In his presentation for the Dysphagia in Older Adults Conference, John Ashford explained that saliva contains certain sugars, and it is those sugars (rather than oxygen) which the pathogens in our flora live on. Saliva, in a sense, acts as both an incubator (maintainer of moisture to provide an environment for flora to thrive, relatively speaking) and a lubricant. The “serous fluid [found in saliva] is rich in antimicrobial substances… [which prevent oral pathogens] from attaching to and colonizing the oropharyngeal surfaces, thus preventing oral infections.”

Oral Cares

Where does this leave us as SLPs? There are different schools of thought: some feel that oral cares responsibility lays with nurses and techs. It makes sense, given that they are usually the ones present 24/7, while we SLPs can only be present intermittently. Any SLP who has worked in a medical setting, be it acute, LTAC, SNF, etc., is likely aware that oral cares are often neglected in the face of other, seeming more pressing, issues. I’ve also found that my emphasis and perspective of the importance of good oral care is not always shared by others; this isn’t a bad thing, necessarily, but I think the nature of increasing specialization. It’s why being part of an inter-disciplinary team is so important: I can develop a plan, emphasize its importance, and encourage the team to follow the plan to ensure the best patient care.
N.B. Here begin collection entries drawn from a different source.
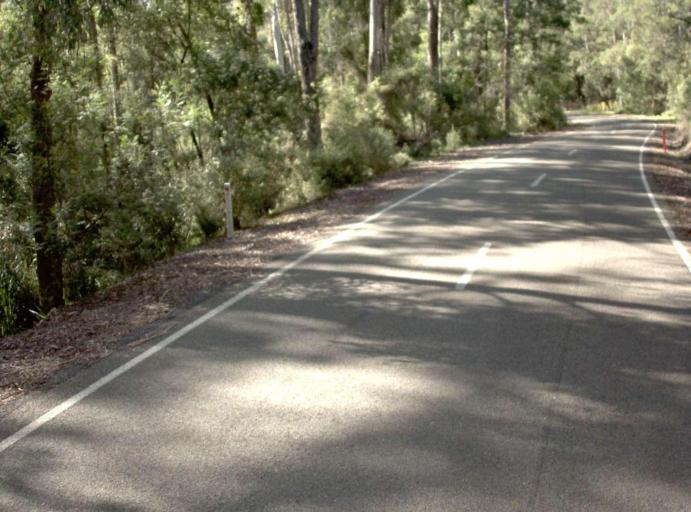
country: AU
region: Victoria
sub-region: East Gippsland
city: Lakes Entrance
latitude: -37.4892
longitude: 148.5542
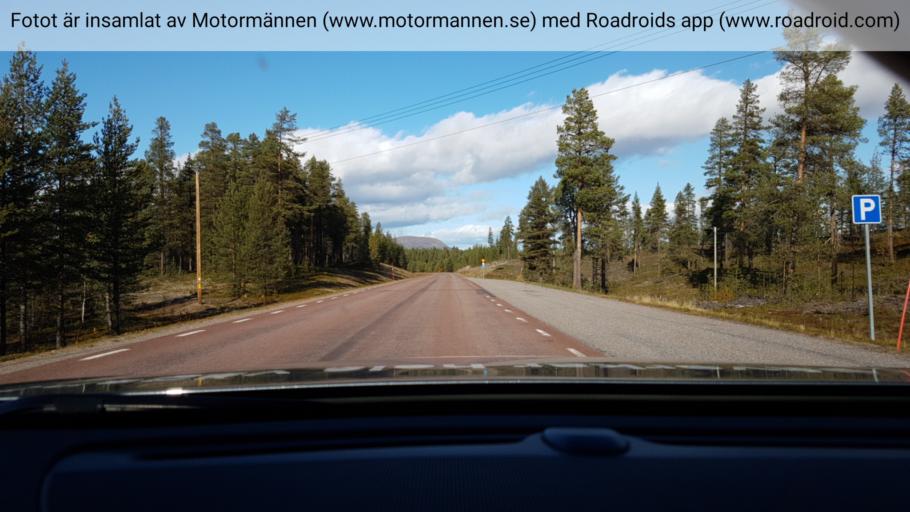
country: SE
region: Norrbotten
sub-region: Arjeplogs Kommun
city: Arjeplog
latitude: 66.0423
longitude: 18.0378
Ashford cites a number of studies which show that “tooth brushing is strongly supported over use of foam swabs with hospitalized and nursing care patients”, as “toothbrushes were substantially better at removing plaque”. When I provide oral cares, I often begin with a swab, as I have found it more effective to remove dry oral mucosa that may be coating the tongue, teeth, and palate. Once I am able to clear the oral cavity, I then go back to brush properly. In the event that someone’s mouth is particularly messy, I like to provide thorough cleaning before initiating any PO trials. It has the benefit of not only helping the patient feel better (and optimize their chances for success), but it can also serve as a nice way to increase level of arousal in somnolent patients.

Moving Forward

I appreciated this article, as well as the conference lecture, as an excellent starting point. I have been looking into further into tools like the Oral Health Assessment Tool (OHAT) and educational tools like “KISS” (Keep it simple, staff) Basic Oral Care for caregivers.

I hope to increase my knowledge and plan to implement oral care plans as part of my recommendations. I hope to help my department increase awareness of the importance of oral care and how it can benefit patients. I hope to increase the availability of artificial salivas (such as Mouth Kote) for critically ill patients suffering from xerostomia.

I would also love to start collecting more informal data so that I can monitor patient progress compare efficacy of the treatments I may provide.

As I wrap up this post, I’m struck by how much I still want to know. Many of the resources Ashford provided in his article are from outside professions, such as dentistry and other medical publications. I am reminded that, while we have wonderful resources available within our own organization, sometimes collaboration with other professions can yield a whole other world of applicable information.

I look forward to continuing to explore new territory. I hope to keep finding reasons to question what I know, and to always work to broaden my horizons.

Article Citation: Ashford, John. (March 2012.) Oral Care Across Ages: A Review. Perspectives on Swallowing and Swallowing Disorders (Dysphagia), vol. 21, pp. 3-8.

(Aside: Comments are open. I welcome dialogue, new ideas, and cool ways to rethink all these things. Thoughts?)